In the regulatory T cell abstract below, what is the passage starting at "Development of regulatory" and ending at "Durum, Scott K."? Return it word for word.

[SOURCE TEXT]
┄┄┄┄┄┄

Development of regulatory T cells requires IL-7Rα stimulation by IL-7 or TSLP

• Published in: Blood Vol. 112; no. 8; pp. 3283 - 3292
• Main Authors: Mazzucchelli, Renata, Hixon, Julie A., Spolski, Rosanne, Chen, Xin, Li, Wen Qing, Hall, Veronica L., Willette-Brown, Jami, Hurwitz, Arthur A., Leonard, Warren J., Durum, Scott K.
• Format: Journal Article
• Language: English
• Published: Washington, DC Elsevier Inc 15.10.2008; American Society of Hematology
• Series: Immunobiology
• ISSN: 0006-4971; 1528-0020
• DOI: 10.1182/blood-2008-02-137414

Interleukin-7 (IL-7), a cytokine produced by stromal cells, is required for thymic development and peripheral homeostasis of most major subsets of T cells. We examined whether regulatory T (Treg) cells also required the IL-7 pathway by analyzing IL-7Rα−/− mice. We observed a striking reduction in cells with the Treg surface phenotype (CD4, CD25, GITR (glucocorticoid-induced tumor necrosis factor [TNF]-like receptor), CD45RB, CD62L, CD103) or intracellular markers (cytotoxic T-lymphocyte–associated antigen-4, CTLA-4, and forkhead box transcription factor 3, Foxp3). Foxp3 transcripts were virtually absent in IL-7Rα−/− lymphoid tissues, and no Treg cell suppressive activity could be detected. There are 2 known ligands for IL-7Rα: IL-7 itself and thymic stromal lymphopoietin (TSLP). Surprisingly, mice deficient in IL-7 or the other chain of the TSLP receptor (TSLPR) developed relatively normal numbers of Treg cells. Combined deletion of IL-7 and TSLP receptor greatly reduced Treg cell development in the thymus but was not required for survival of mature peripheral Treg cells. We conclude that Treg cells, like other T cells, require signals from the IL-7 receptor, but unlike other T cells, do not require IL-7 itself because of at least partially overlapping actions of IL-7 and TSLP for development of Treg cells.

┄┄┄┄┄┄

[AVAILABLE DATA]
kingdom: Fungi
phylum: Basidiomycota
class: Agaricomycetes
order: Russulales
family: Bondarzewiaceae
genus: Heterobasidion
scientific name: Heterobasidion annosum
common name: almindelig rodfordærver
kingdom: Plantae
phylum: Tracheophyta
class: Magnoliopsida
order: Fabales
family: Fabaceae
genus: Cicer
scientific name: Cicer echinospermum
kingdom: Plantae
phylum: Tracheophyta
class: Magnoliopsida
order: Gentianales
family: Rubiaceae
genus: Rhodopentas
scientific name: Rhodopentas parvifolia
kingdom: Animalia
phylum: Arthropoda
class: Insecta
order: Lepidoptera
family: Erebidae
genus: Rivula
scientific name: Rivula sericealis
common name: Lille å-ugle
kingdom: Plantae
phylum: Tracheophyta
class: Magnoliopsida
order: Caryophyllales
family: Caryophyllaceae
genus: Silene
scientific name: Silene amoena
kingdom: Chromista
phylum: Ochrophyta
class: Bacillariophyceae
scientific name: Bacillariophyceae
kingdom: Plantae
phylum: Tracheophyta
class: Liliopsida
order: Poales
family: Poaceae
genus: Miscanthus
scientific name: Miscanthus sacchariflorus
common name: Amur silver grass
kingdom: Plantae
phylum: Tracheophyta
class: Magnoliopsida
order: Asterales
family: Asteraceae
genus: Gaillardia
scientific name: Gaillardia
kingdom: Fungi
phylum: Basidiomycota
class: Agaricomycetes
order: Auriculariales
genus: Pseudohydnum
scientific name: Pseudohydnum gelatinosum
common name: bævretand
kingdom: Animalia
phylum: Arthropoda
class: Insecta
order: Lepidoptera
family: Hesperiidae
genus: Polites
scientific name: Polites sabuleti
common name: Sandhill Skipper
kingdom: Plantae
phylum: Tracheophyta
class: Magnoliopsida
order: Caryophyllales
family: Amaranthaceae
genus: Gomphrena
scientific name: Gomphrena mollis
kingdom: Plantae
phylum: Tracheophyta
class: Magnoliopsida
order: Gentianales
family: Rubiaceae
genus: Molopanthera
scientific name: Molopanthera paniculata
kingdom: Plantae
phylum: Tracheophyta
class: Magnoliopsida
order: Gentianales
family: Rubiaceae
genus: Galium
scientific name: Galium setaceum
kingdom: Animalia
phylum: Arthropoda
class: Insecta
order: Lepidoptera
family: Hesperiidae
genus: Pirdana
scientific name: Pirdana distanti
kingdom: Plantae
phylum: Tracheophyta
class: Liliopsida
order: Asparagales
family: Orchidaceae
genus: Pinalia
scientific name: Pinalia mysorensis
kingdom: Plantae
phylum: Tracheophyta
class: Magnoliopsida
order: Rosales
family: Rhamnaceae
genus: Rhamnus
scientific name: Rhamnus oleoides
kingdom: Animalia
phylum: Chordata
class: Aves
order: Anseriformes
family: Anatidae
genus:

┄┄┄┄┄┄

[WRITTEN RESPONSE]
Development of regulatory T cells requires IL-7Rα stimulation by IL-7 or TSLP

• Published in: Blood Vol. 112; no. 8; pp. 3283 - 3292
• Main Authors: Mazzucchelli, Renata, Hixon, Julie A., Spolski, Rosanne, Chen, Xin, Li, Wen Qing, Hall, Veronica L., Willette-Brown, Jami, Hurwitz, Arthur A., Leonard, Warren J., Durum, Scott K.